Aims
To investigate how the cardiovascular (CV) risk benefits of dapagliflozin translate into healthcare costs compared with other non‐sodium–glucose cotransporter‐2 inhibitor glucose‐lowering drugs (oGLDs) in a real‐world population with type 2 diabetes (T2D) that is similar to the population of the DECLARE‐TIMI 58 trial.
Methods
Patients initiating dapagliflozin or oGLDs between 2013 and 2016 in Swedish nationwide healthcare registries were included if they fulfilled inclusion and exclusion criteria of the DECLARE‐TIMI 58 trial (DECLARE‐like population). Propensity scores for the likelihood of dapagliflozin initiation were calculated, followed by 1:3 matching with initiators of oGLDs. Per‐patient cumulative costs for hospital healthcare (in‐ and outpatient) and for drugs were calculated from new initiation until end of follow‐up.
Results
A total of 24 828 patients initiated a new GLD; 6207 initiated dapagliflozin and 18 621 initiated an oGLD. After matching based on 96 clinical and healthcare cost variables, groups were balanced at baseline.

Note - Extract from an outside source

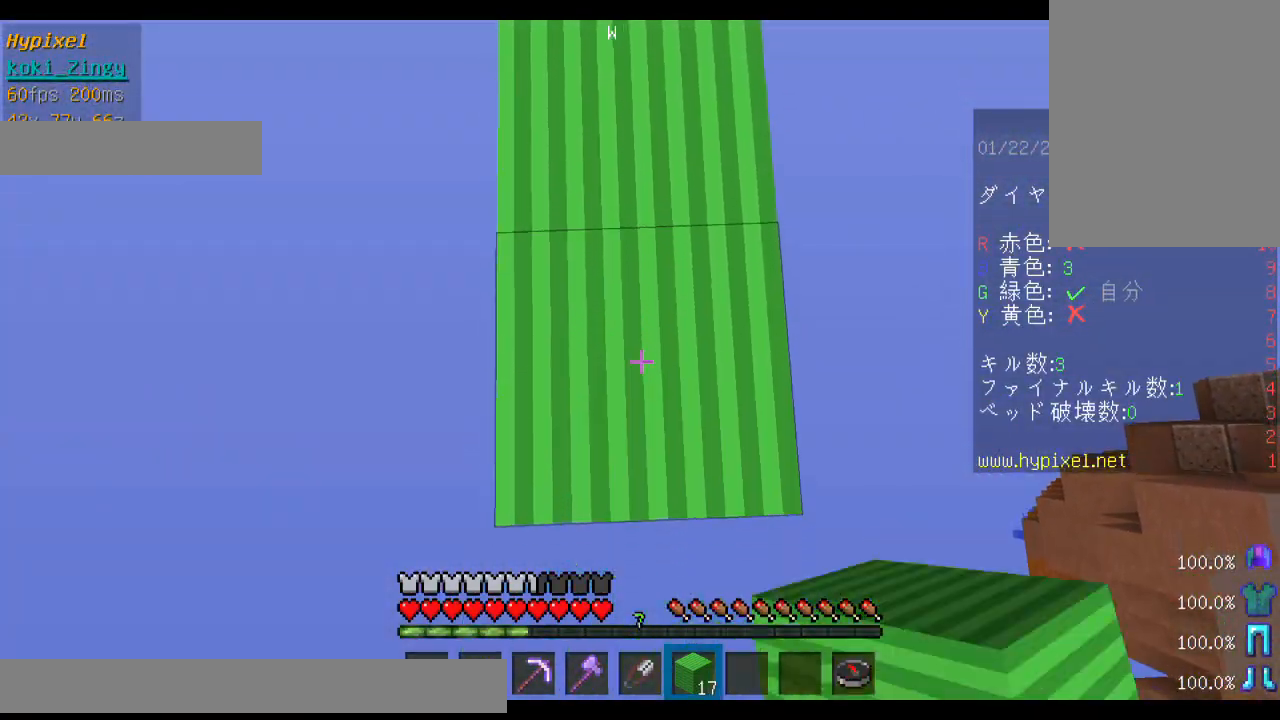
{"keys": ["s", "shift"], "mouse": [], "events": []}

Mean cumulative 30‐month healthcare cost per patient was similar in the dapagliflozin and oGLD groups ($11 807 and $11 906, respectively; difference, −$99; 95% CI, −$629, $483; P = 0.644). Initiation of dapagliflozin rather than an oGLD was associated with significantly lower hospital costs (−$658; 95% CI, −$1169, −$108; P = 0.024) and significantly higher drug costs ($559; 95% CI, $471, $648; P < 0.001). Hospital cost difference was related mainly to fewer CV‐ and T2D‐associated complications with use of dapagliflozin compared with use of an oGLD (−$363; 95% CI, −$665, −$61; P = 0.008).
Conclusion
In a nationwide, real‐world, DECLARE‐like population, dapagliflozin was associated with lower hospital costs compared with an oGLD, mainly as a result of reduced rates of CV‐ and T2D‐associated complications.